* [Lavoro richiesto]:
(a) Stabilisca se ciascuna delle seguenti affermazioni concorda con il testo sull'installazione Pastorale. Risponda sì o no e citi testualmente le parole decisive: (i) l'installazione è visitabile a pagamento fino al 2 giugno; (ii) la Sala delle Cariatidi fu distrutta da un incendio nell'agosto del 1943; (iii) il testo del catalogo è firmato dal solo Sergio Risaliti.
(b) Prosegua il testo sull'installazione Pastorale a partire dalla sua ultima frase.

== Estratto fornito ==

Una distesa di terra ricopre il pavimento della grande sala al piano nobile di Palazzo Reale. Qualche stelo verde appare qua e là, minimo, essenziale, indisciplinato. Al centro di quello spazio una grande scultura di metallo. Una formazione quasi aliena, che occupa quella che un tempo era una sala maestosa progettata da Giuseppe Piermarini (1734–1808), che interrompe il percorso dello spettatore con suoni roboanti. Un fragore inaspettato, e la singolare percezione che qualcosa di minuscolo cada sul pavimento. Semi, presenze minime, embrioni di una vita in divenire, che hanno il compito di infestare il territorio realizzato da Nico Vascellari (Vittorio Veneto, 1976), ma che di fatto si comportano come farebbero in qualsiasi altra condizione naturale.
Pastorale è l’intervento prodotto in occasione della Milano Art Week 2025 con il supporto del Comune di Milano e di Codalunga, curato da Sergio Risaliti e visibile (gratuitamente) fino al 2 giugno nella Sala delle Cariatidi. Un luogo un tempo dedicato ai momenti ludici della vita sociale, una sontuosa Salle à manger destinata a feste e banchetti, distrutta da un incendio a seguito dei bombardamenti della guerra nell’agosto del 1943. Si presenta ancora oggi con le sue ferite, e con ciò che resta della sua scultorea architettura: le cariatidi alle pareti, le lesene, i grandi specchi che amplificano lo spazio e che proiettano l’installazione a ogni passaggio.

Nel testo che accompagna la mostra scritto da Roberto Lacarbonara e Sergio Risaliti, presente nel catalogo edito da Skira, il riferimento è alla composizione musicale Pastorale di Ludwig van Beethoven prodotta tra il 1807 e il 1808, in cui la natura appare con le sue manifestazioni. L’immagine della campagna, lo scorrere dell’acqua nel ruscello, il temporale e la quiete successiva. Se nella composizione l’intento era quello di dipingere attraverso un linguaggio musicale la serenità di un paesaggio naturale, quello di Vascellari è trasferire la sua idea di natura all’interno di un luogo specifico. Un’idea che non prevede una relazione tra umani e non umani, quanto piuttosto che consenta il riconoscimento di essere parte di un unico contesto.

===
== Estratti delle voci ==

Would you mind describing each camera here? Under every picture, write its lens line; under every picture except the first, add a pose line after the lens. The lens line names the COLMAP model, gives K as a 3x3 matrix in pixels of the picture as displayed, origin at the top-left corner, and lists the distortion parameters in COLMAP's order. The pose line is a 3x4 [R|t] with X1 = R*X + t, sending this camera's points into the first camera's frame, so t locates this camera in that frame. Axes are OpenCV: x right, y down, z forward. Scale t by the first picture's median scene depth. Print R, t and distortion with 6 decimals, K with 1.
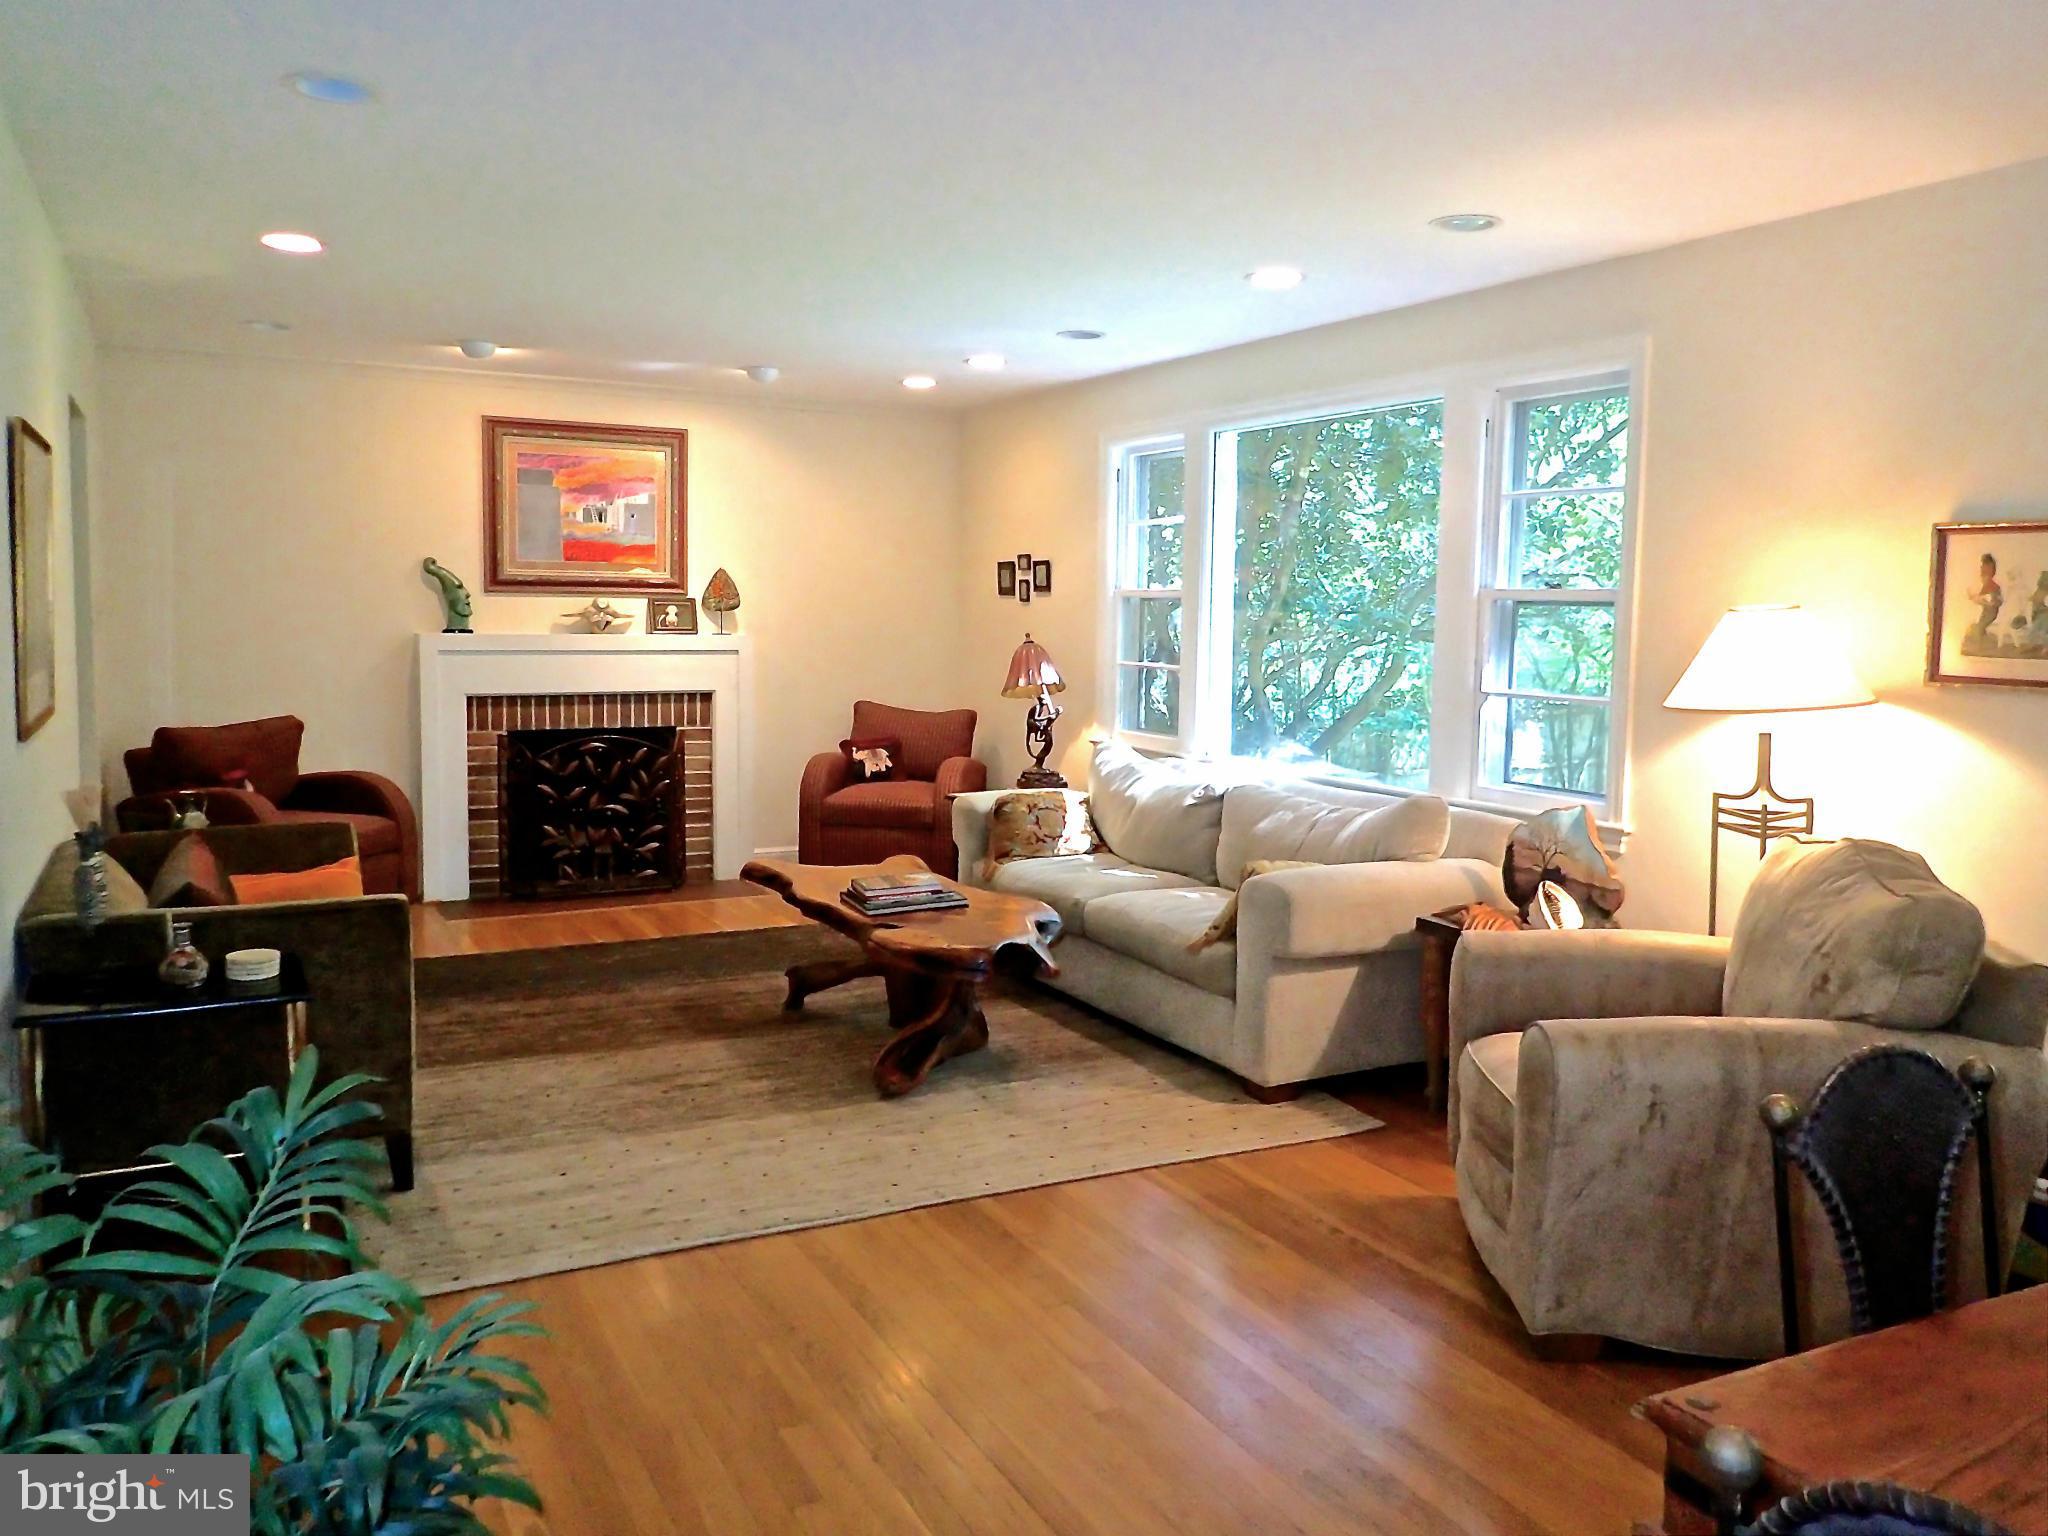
lens RADIAL K [[1581.3, 0, 1024.0], [0, 1581.3, 768.0], [0, 0, 1]] dist [-0.009022, -0.004738]
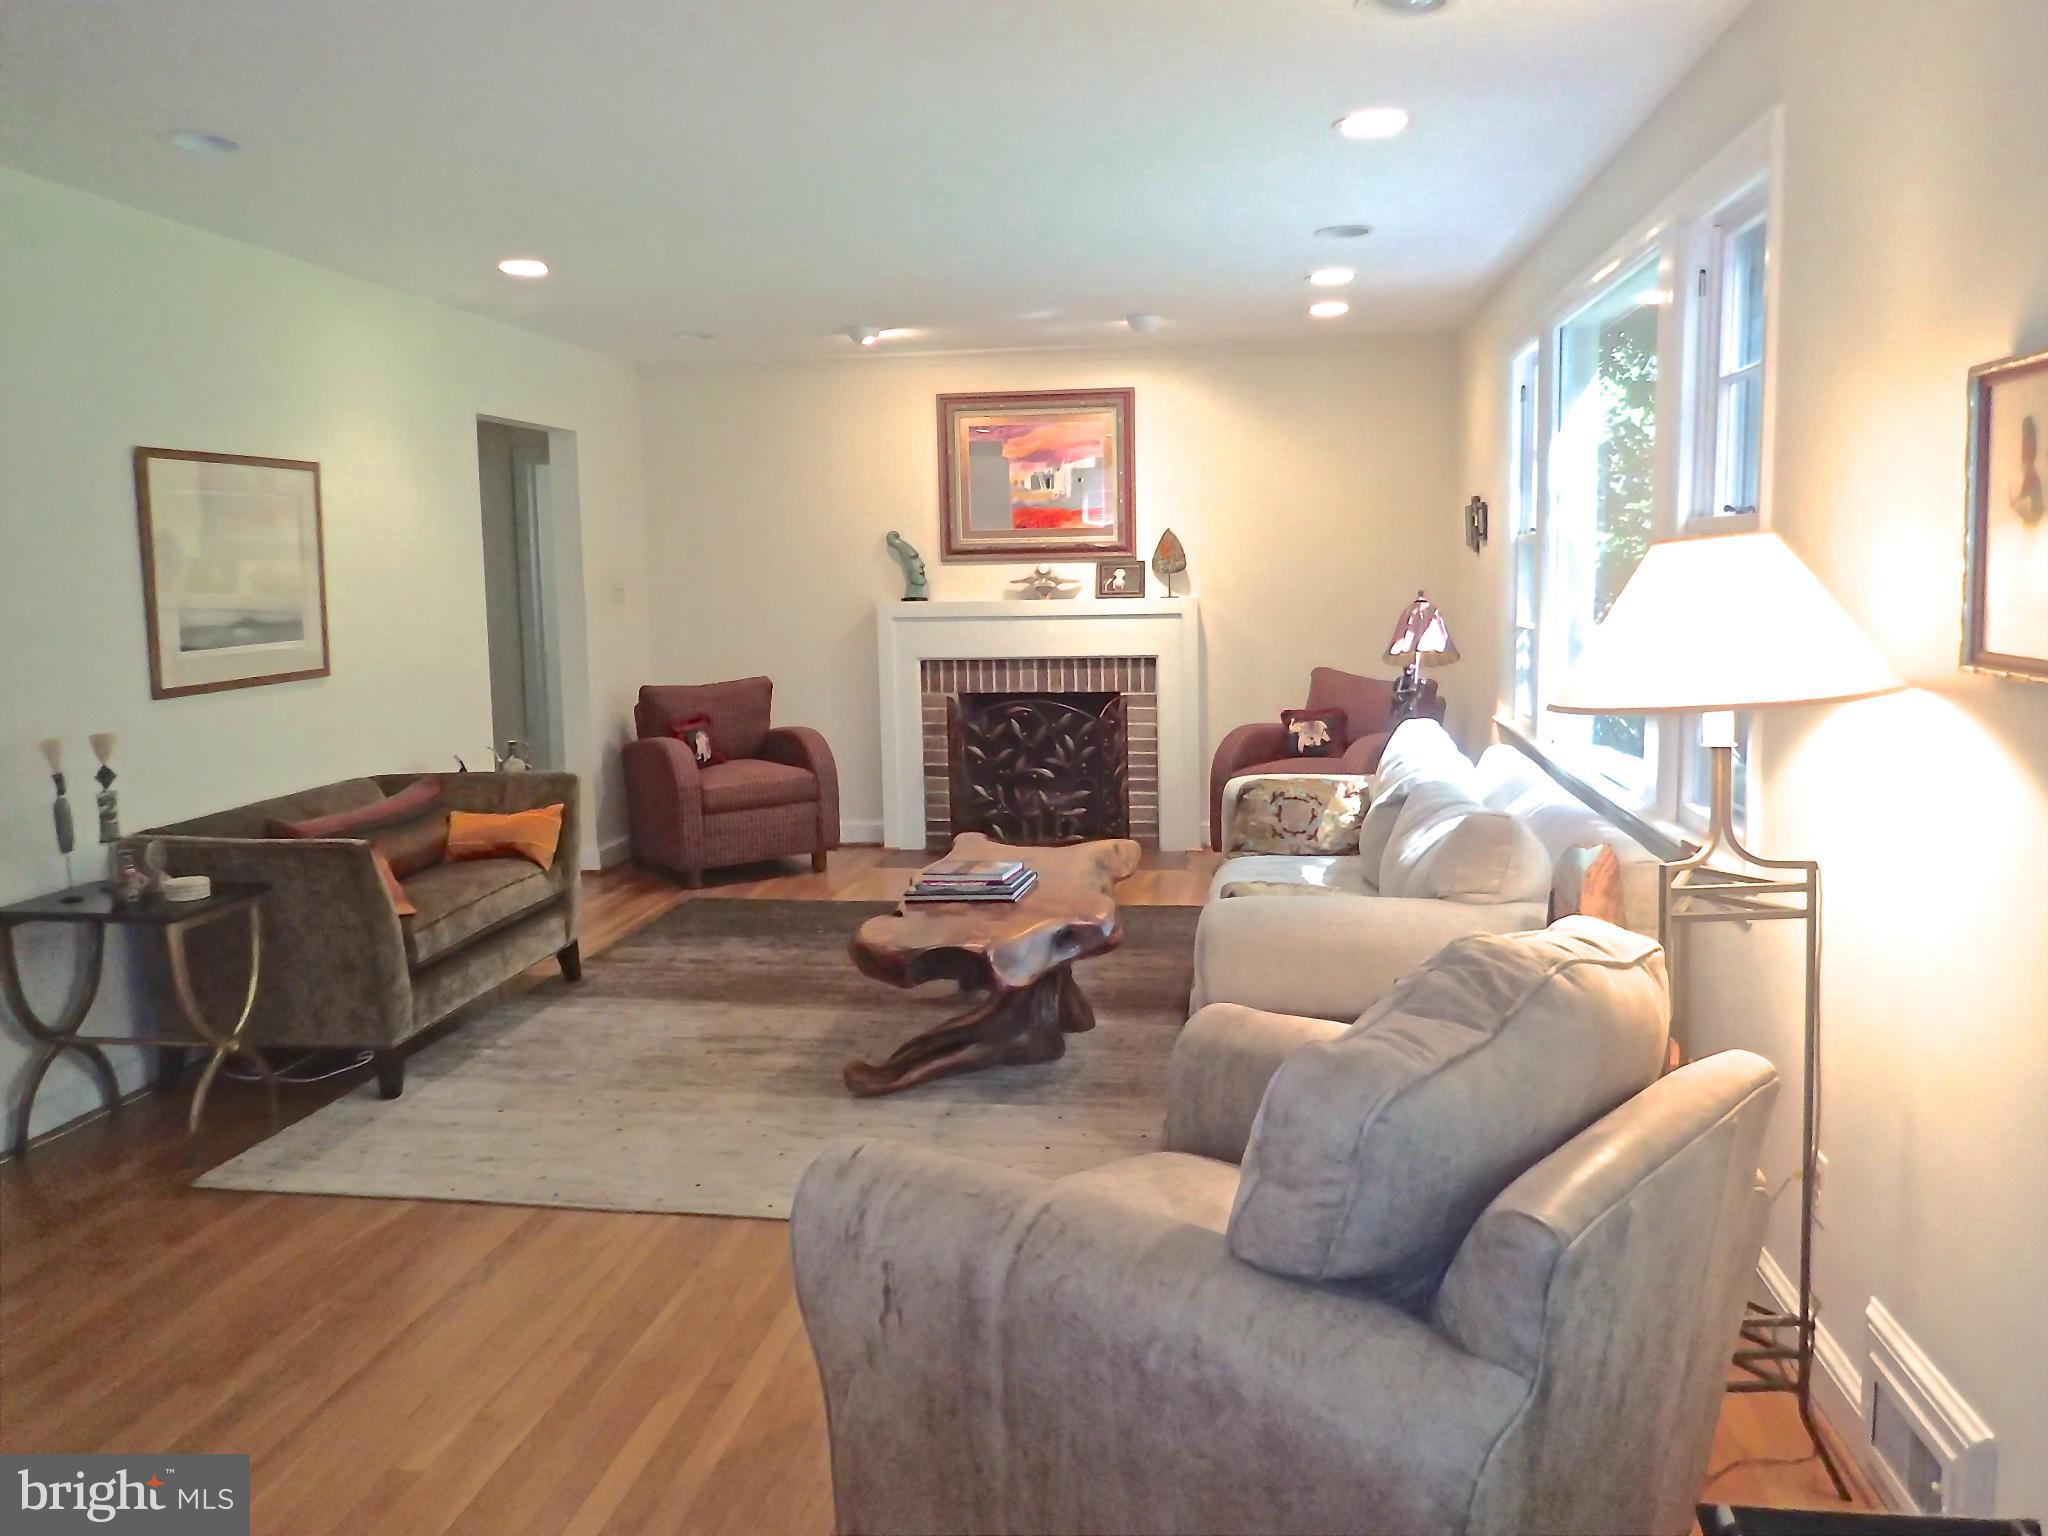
lens RADIAL K [[1556.2, 0, 1017.5], [0, 1556.2, 750.5], [0, 0, 1]] dist [-0.004496, -0.000460]
pose [[0.794302, 0.041996, -0.606070, 0.341195], [-0.031423, 0.999113, 0.028049, -0.016019], [0.606710, -0.003235, 0.794917, 0.203804]]
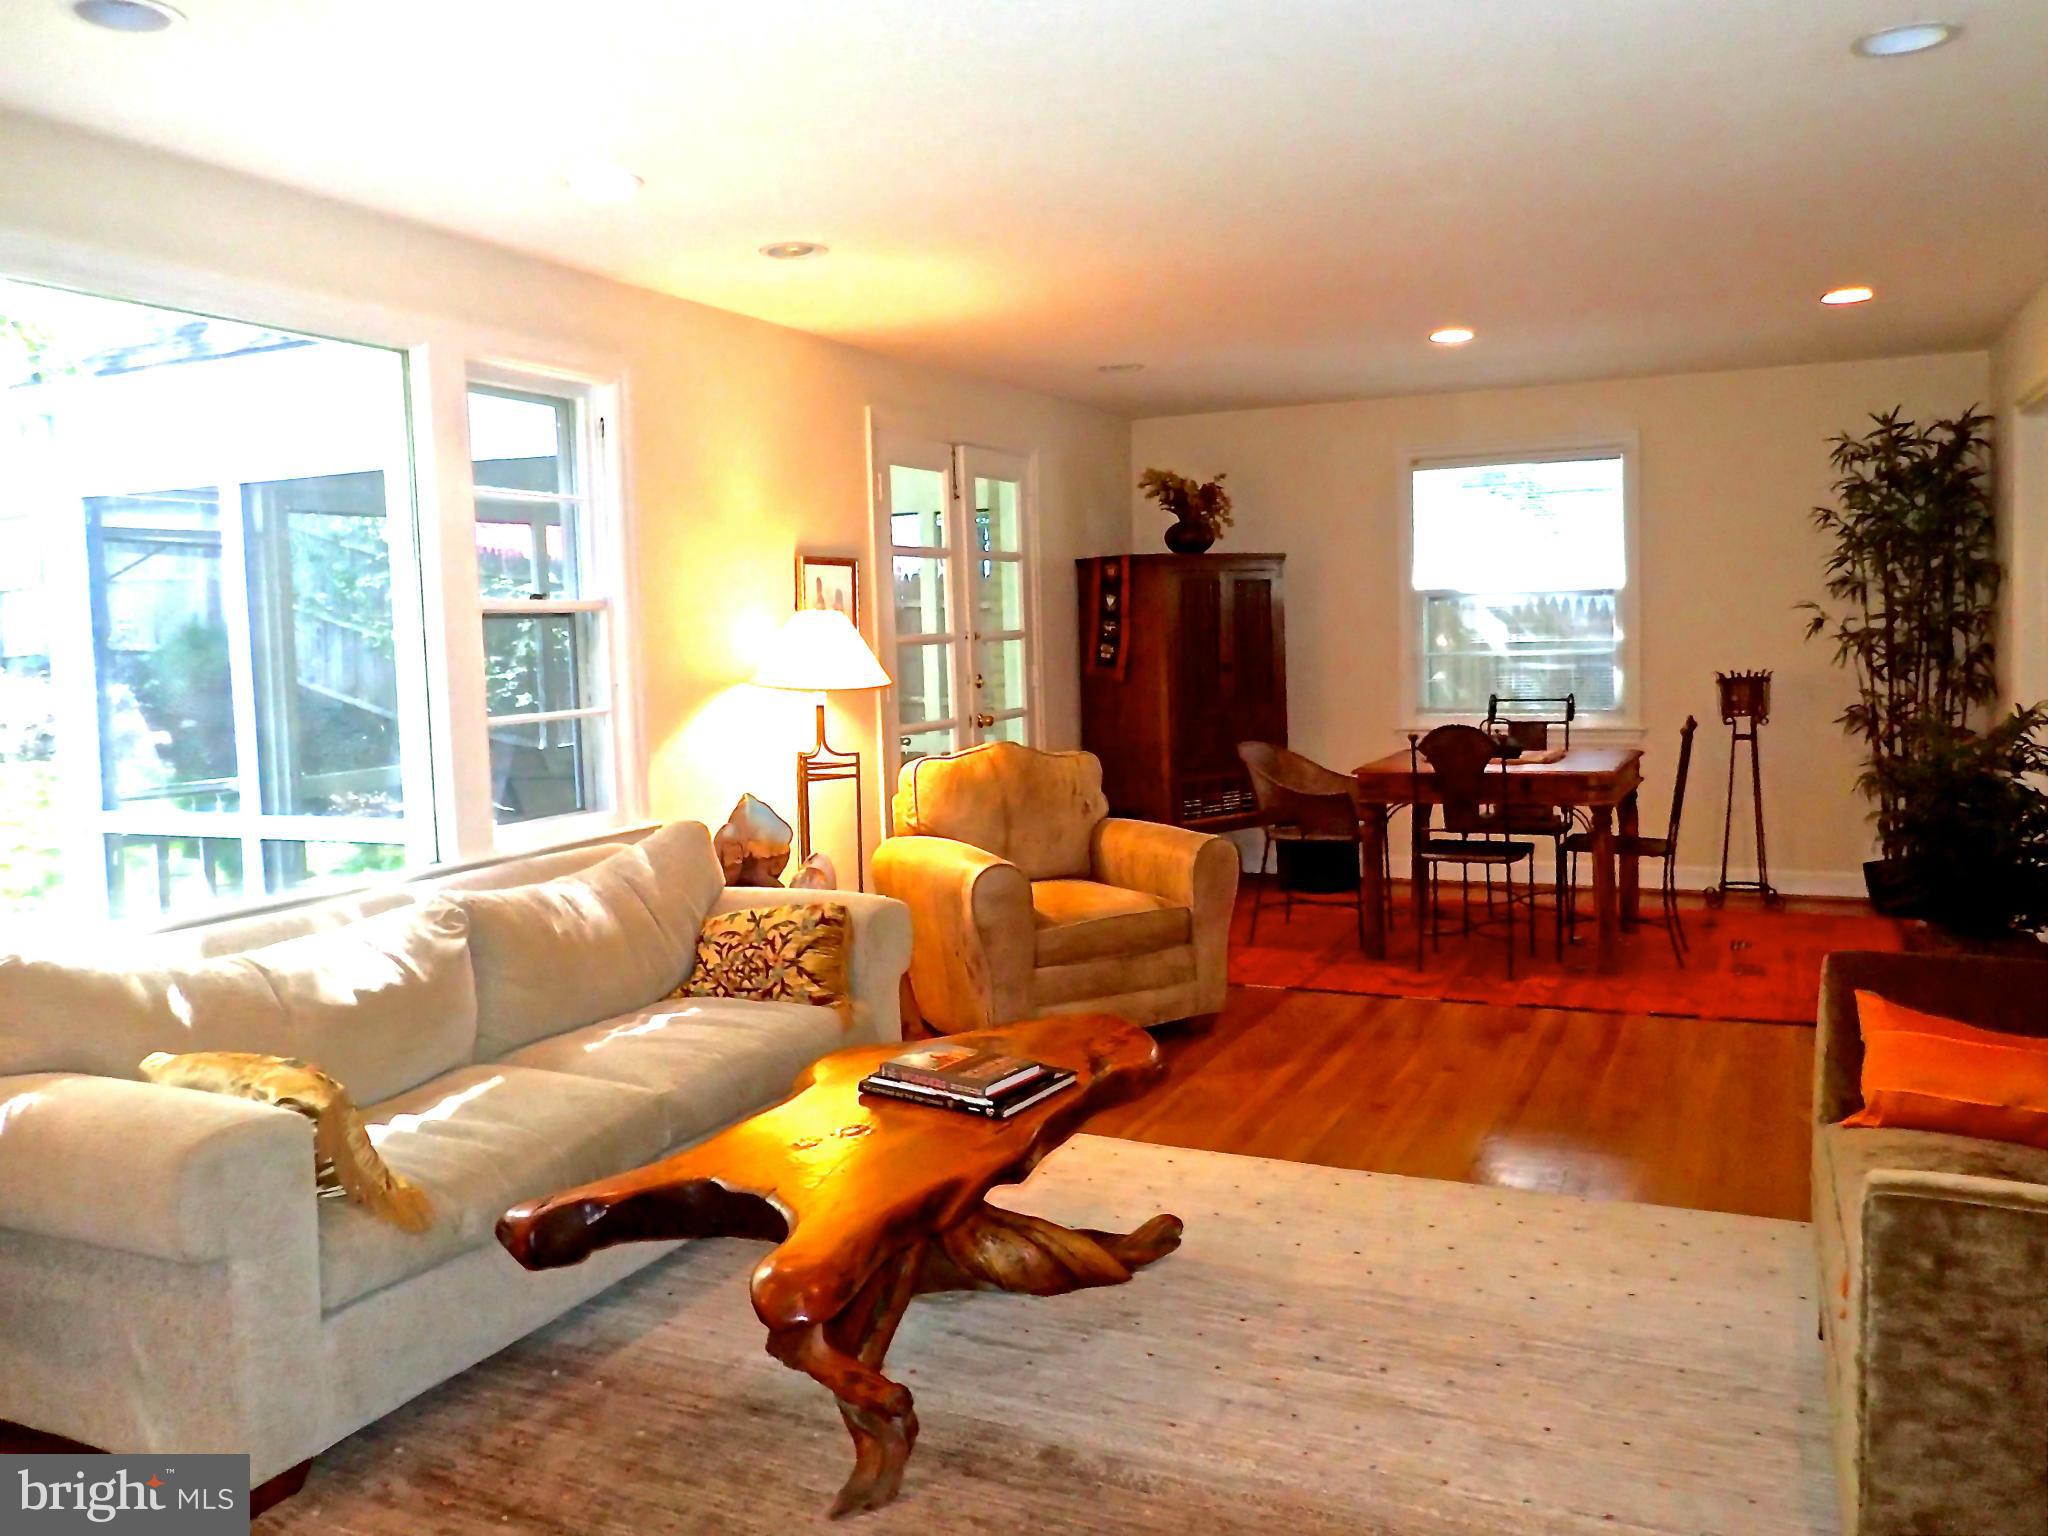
lens RADIAL K [[1581.3, 0, 1024.0], [0, 1581.3, 768.0], [0, 0, 1]] dist [-0.009022, -0.004738]
pose [[-0.624074, -0.066332, 0.778545, -0.384759], [0.103538, 0.980584, 0.166540, -0.096994], [-0.774475, 0.184542, -0.605089, 0.932215]]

===

* [Risultati in ordine]:
(a)
(i) No: «visibile (gratuitamente) fino al 2 giugno».
(ii) Sì: «distrutta da un incendio a seguito dei bombardamenti della guerra nell’agosto del 1943».
(iii) No: «scritto da Roberto Lacarbonara e Sergio Risaliti».

(b)
Un contesto, tuttavia, che la società contemporanea, e soprattutto alcune culture più di altre, hanno allontanato separandolo attraverso pratiche di esclusione. L’esclusione della natura con i suoi cicli e le sue dinamiche dalla vita dell’uomo, effetto di una scelta di antropizzazione radicale dei territori. Vascellari offre al pubblico l’opportunità di quel riconoscimento non dualistico, che si inquadra in una visione più olistica, in cui ogni elemento è parte di un unico ingranaggio. Una presa di coscienza che assume una chiarezza disarmante nella consapevolezza dell’esperienza ciclica umana e nell’oggettività del principio vita-morte.

E lo fa all’interno di un luogo segnato dai traumi della storia, dall’implosione e dalla caduta non solo architettonica di un edificio, ma come esito dell’aggressività umana. Un’aggressività che si manifesta attraverso conflitti sociali e globali, di cui la storia più recente ci racconta tra omissioni, deformazioni e propaganda degli uni o degli altri.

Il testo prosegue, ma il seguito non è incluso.